Bize mahsus etten mamul gıdalar da vardır. Bunun başında pastırma gelir. Pastırma, bir nevi güneşte veya iste kurutulup çemene bulanmış ettir. Oğuzlar, sefere çıkarken, yolda gıdasız kalmamak için yanlarına tuzlanmış et alır; bunu dağarcık içinde ve açıkta atın eğeri altına koyardı. Haftalar süren seferlerde bu etler basıla basıla “bastırma” hâline dönüşür; sürücü bundan bir parça kesip ekmekle beraber yerdi. Selçuklular Anadolu’ya, Osmanlılar Rumeli’ye götürdü. Kayseri’ninki meşhurdur. Evde de yapılır. Sığırın yağsız sırt eti, parçalanıp tuzlandıktan sonra tahta üzerinde dövülmekte; sonra bastırılıp üzerine çemen tohumu, kırmızı biber ve tuz karışımından meydana gelen bulamaca yatırılmaktadır. Kibar sofralarda da rağbet gören, hazmı kolay, enerjisi bol bir gıdadır. Türküde, “Haniya da benim elli dirhem pastırmam?” diye feryad edilir.
Pastırmacı
Kıyılmış manda veya sığır etinin baharat ve kuyruk yağıyla yoğrularak, kurutulmuş hayvan bağırsağına konulması ile sucuk elde edilir. Evde yapılır. Bir nevi kuru sosis denebilir. Bilhassa kahvaltılık ve alaminüt yemek olarak tercih edilir. Karakteristik tadını veren kimyondur.

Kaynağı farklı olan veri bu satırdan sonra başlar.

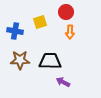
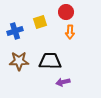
blue cross: rotated 28 degrees counterclockwise
brown star: moved 1 px left, 1 px down
purple arrow: rotated 40 degrees counterclockwise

Kıyılmış etin bulgur ve baharatla yoğrulmak suretiyle piştiği çiğ köfte de Güney vilâyetlerine has orijinal bir yiyecektir. Odun bulamadığı için ateş yakamayan bir kadıncağızın veya bütün odunların İbrahim aleyhisselâmı yakmak üzere toplandığı Urfa’da halkın çaresizlikten bulduğu söylenir. Çiğ köfte sevgisini terennüm eden hususi türküler vardır: “Çiğ köfte de ne acı, Ayran bunun ilacı, Çok yoğur hanım bacı, İlle canım çiğ köfte”. Yalancı dolma gibi, şimdi çiğ köftenin de yalancısı var.
Herîse veya üç aşağı beş yukarı benzeri keşkek, dövülmüş kuzu eti ve yarma ile yapılır. Zahmetli, bir o kadar da lezzetlidir. Arap, Kürd ve Türkler arasında yaygındır. Düğünlerde ve bayramlarda yapılıp ikram edilir. Bir düğünde keşkek bitmiş, damada kalmamış. Zavallı damat kızmış, “Keşkeği kim yediyse, gerdeğe de o girsin!” demiş. Şimdilerde tavuk etiyle yapılıyor ama eski lezzeti yok.